Hello all,
Introduction
I am a recent graduate working for a Public Health Laboratory. I'm relatively new to bioinformatics, and most of what I know is based around NGS analysis. My lab director loves to challenge me. He wants to know different ways NGS (we have a MiSeq) could be implemented in our lab as an outbreak investigation tool.
I am aiming to do a study of Carbapenem-Resistant Enterobacteriaceae (CRE). The main goal is to be able to receive a CRE sample and use NGS to detect the genes (beta-lactamases) that are responsible. The idea is to be able to run quick analysis, while also compiling genetic information that could be used to connect the dots in an outbreak investigation (Phylogeny).
What I already Know
- The genes that I am looking for can be found within the bacterial chromosome, or within its plasmids
- For each gene, primers need to be designed for them.
The Actual Questions
First: If I wish to take the whole-genome-sequencing approach, how would I be able to tell which parts of my output (FastQ) are plasmids vs. which parts are chromosome?
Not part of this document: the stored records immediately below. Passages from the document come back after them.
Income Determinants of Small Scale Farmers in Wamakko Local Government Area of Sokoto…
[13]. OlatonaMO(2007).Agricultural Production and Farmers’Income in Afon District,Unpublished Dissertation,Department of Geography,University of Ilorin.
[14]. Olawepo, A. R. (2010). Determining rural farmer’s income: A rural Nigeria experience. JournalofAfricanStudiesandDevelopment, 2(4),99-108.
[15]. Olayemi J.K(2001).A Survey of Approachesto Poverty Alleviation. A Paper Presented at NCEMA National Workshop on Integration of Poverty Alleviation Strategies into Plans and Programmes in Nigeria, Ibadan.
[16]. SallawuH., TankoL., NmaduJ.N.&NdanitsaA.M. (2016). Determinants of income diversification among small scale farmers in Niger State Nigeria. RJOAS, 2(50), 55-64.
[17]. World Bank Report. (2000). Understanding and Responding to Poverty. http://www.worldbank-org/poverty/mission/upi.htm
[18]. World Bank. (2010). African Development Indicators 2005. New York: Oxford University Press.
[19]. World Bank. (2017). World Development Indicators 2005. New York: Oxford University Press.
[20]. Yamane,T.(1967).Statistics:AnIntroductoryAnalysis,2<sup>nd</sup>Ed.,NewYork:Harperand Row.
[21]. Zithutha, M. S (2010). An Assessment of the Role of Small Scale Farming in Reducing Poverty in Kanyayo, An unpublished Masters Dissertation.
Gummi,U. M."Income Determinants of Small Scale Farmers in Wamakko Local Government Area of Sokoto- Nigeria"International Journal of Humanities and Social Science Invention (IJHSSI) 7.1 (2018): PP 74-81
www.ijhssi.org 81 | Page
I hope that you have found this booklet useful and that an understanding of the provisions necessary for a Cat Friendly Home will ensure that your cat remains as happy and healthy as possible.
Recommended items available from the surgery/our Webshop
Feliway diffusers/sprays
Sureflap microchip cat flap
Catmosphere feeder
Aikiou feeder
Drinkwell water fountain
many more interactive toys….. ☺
Second: If I didn't want to do whole-genome, would it be possible to only sequence the genes that I'm looking for (if they are there)? And if so, how would I do it?
Open for Discussion
If anyone has any suggestions, solutions, or wishes to point me in a direction where I can learn more, please let me know. It would be a huge help, and is deeply appreciated.
Edit: Solution Found
Thanks to those who commented before, I know have a better understanding on how this all works. Also, it put me on a path to find an example of how this type of experiment is done in a clinical laboratory. You can find the study here.
One of my co-workers tried using machine learning to distinguish between plasmids and main genome based on the genes present after annotation, with some degree of success. This is much easier on assembled contigs than raw reads, which are usually too short for annotation. It should also be theoretically possible to analyze the graph structure during assembly to determine which contigs are co-located and the size of the chromosome they are located on. This can also be done after the fact using a graph file that some assemblers produce.
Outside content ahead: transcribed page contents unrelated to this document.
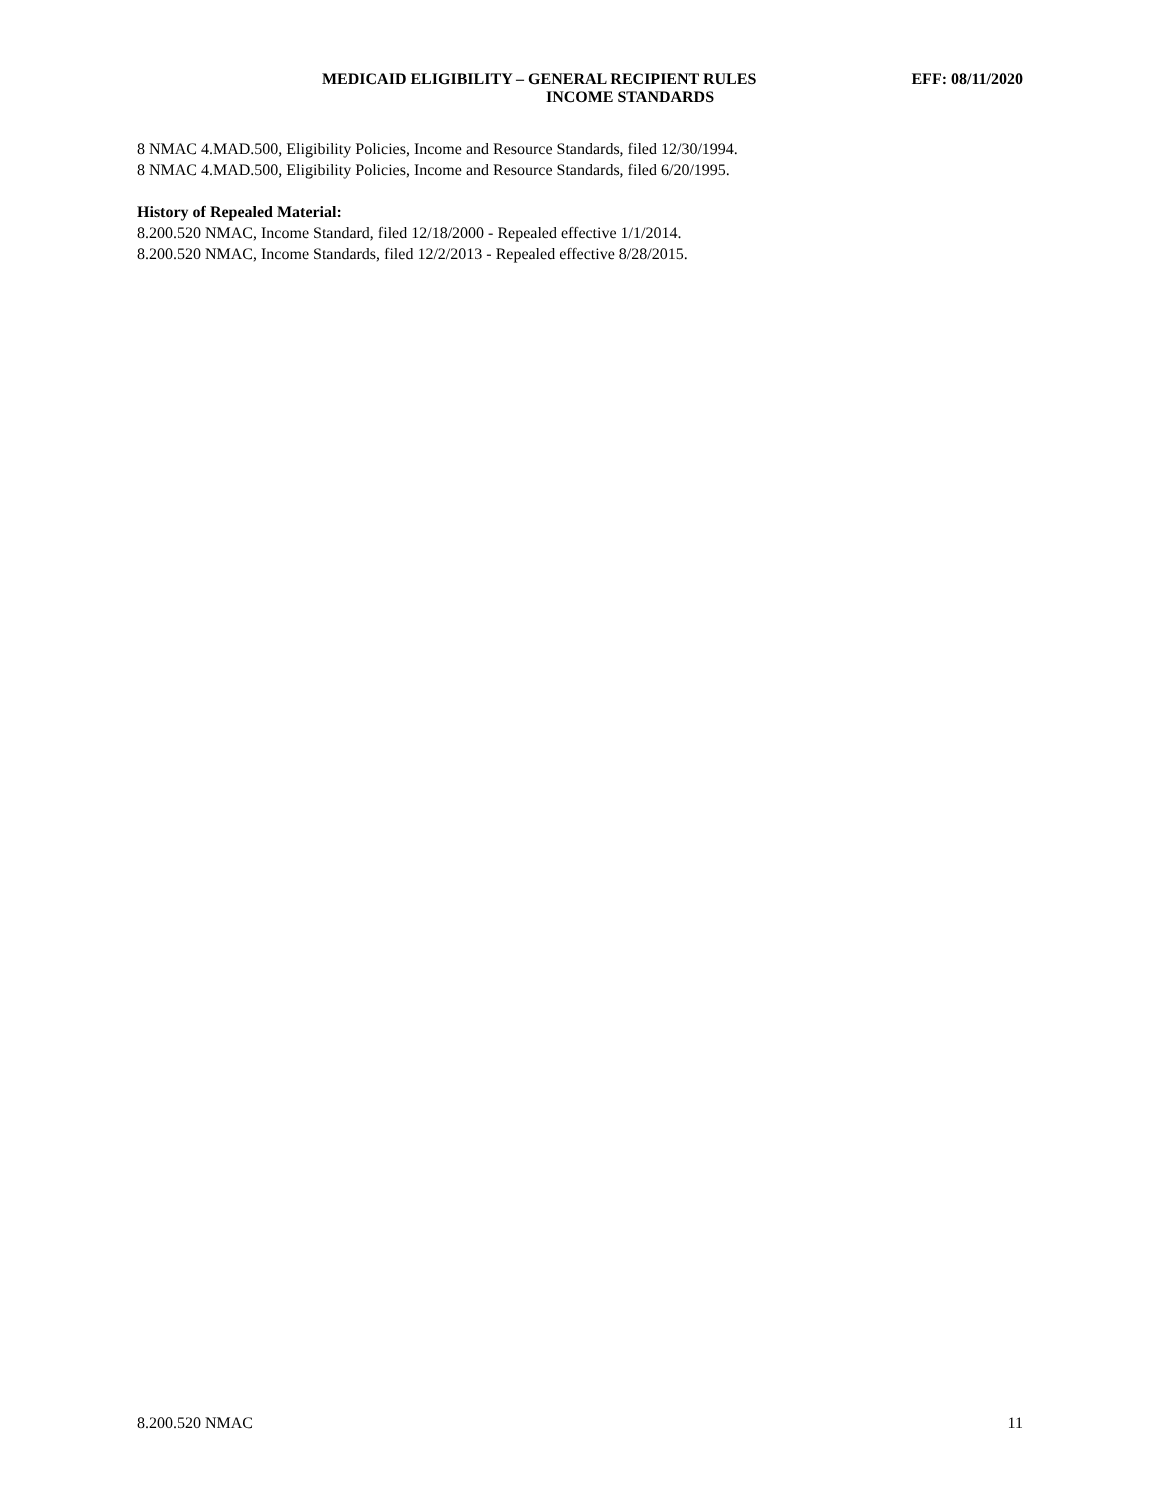MEDICAID ELIGIBILITY – GENERAL RECIPIENT RULES EFF: 08/11/2020
INCOME STANDARDS
8 NMAC 4.MAD.500, Eligibility Policies, Income and Resource Standards, filed 12/30/1994.
8 NMAC 4.MAD.500, Eligibility Policies, Income and Resource Standards, filed 6/20/1995.
History of Repealed Material:
8.200.520 NMAC, Income Standard, filed 12/18/2000 - Repealed effective 1/1/2014.
8.200.520 NMAC, Income Standards, filed 12/2/2013 - Repealed effective 8/28/2015.
8.200.520 NMAC 11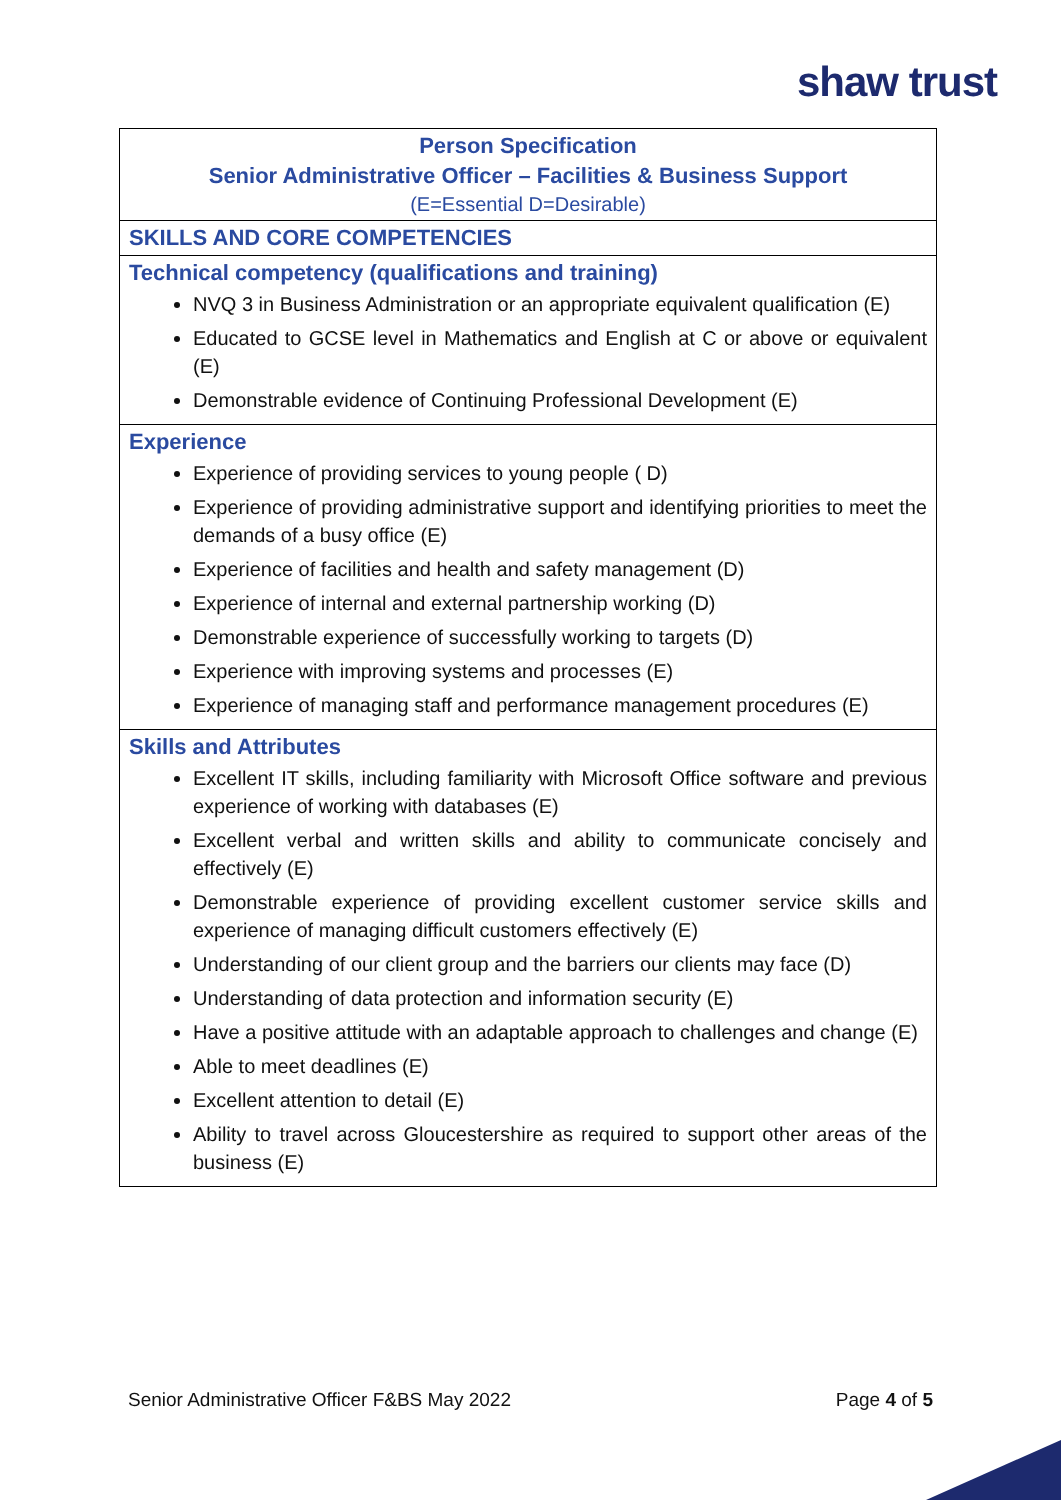shaw trust
| Person Specification Senior Administrative Officer – Facilities & Business Support (E=Essential D=Desirable) |
| SKILLS AND CORE COMPETENCIES |
| Technical competency (qualifications and training) NVQ 3 in Business Administration or an appropriate equivalent qualification (E) Educated to GCSE level in Mathematics and English at C or above or equivalent (E) Demonstrable evidence of Continuing Professional Development (E) |
| Experience Experience of providing services to young people ( D) Experience of providing administrative support and identifying priorities to meet the demands of a busy office (E) Experience of facilities and health and safety management (D) Experience of internal and external partnership working (D) Demonstrable experience of successfully working to targets (D) Experience with improving systems and processes (E) Experience of managing staff and performance management procedures (E) |
| Skills and Attributes Excellent IT skills, including familiarity with Microsoft Office software and previous experience of working with databases (E) Excellent verbal and written skills and ability to communicate concisely and effectively (E) Demonstrable experience of providing excellent customer service skills and experience of managing difficult customers effectively (E) Understanding of our client group and the barriers our clients may face (D) Understanding of data protection and information security (E) Have a positive attitude with an adaptable approach to challenges and change (E) Able to meet deadlines (E) Excellent attention to detail (E) Ability to travel across Gloucestershire as required to support other areas of the business (E) |
Senior Administrative Officer F&BS May 2022 Page 4 of 5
You can certainly try selectively amplifying the genes in question with the correct primers, but I think WGS is probably simpler and more robust. You can assemble the reads and then compare the contigs to your genes in question, or simply map the raw reads to the genes in question; either works. The MiSeq has sufficient capacity to sequence 30+ bacteria per run with 40x coverage, depending on the run mode (that's in 24 hours at 2x150bp).
I'm starting my masters program soon, and machine learning is something I am really interested in learning. Any resources you could recommend on the subject? Also, based on your response (as well as Harold's), it seems like using WGS is what will make the most sense. Selectively amplifying genes might be something I might try later down the line, but I know I'm just not there yet.
Thanks for the response, it has put me on an avenue of progressive learning.
@Brian do you have a link to the tool? I'm interested in attempting a similar classification problem so would like to see the approach.
No, the tool was never finished or made public, sorry. Though I will ask my co-worker about the status and results and report back if there's anything interesting to note.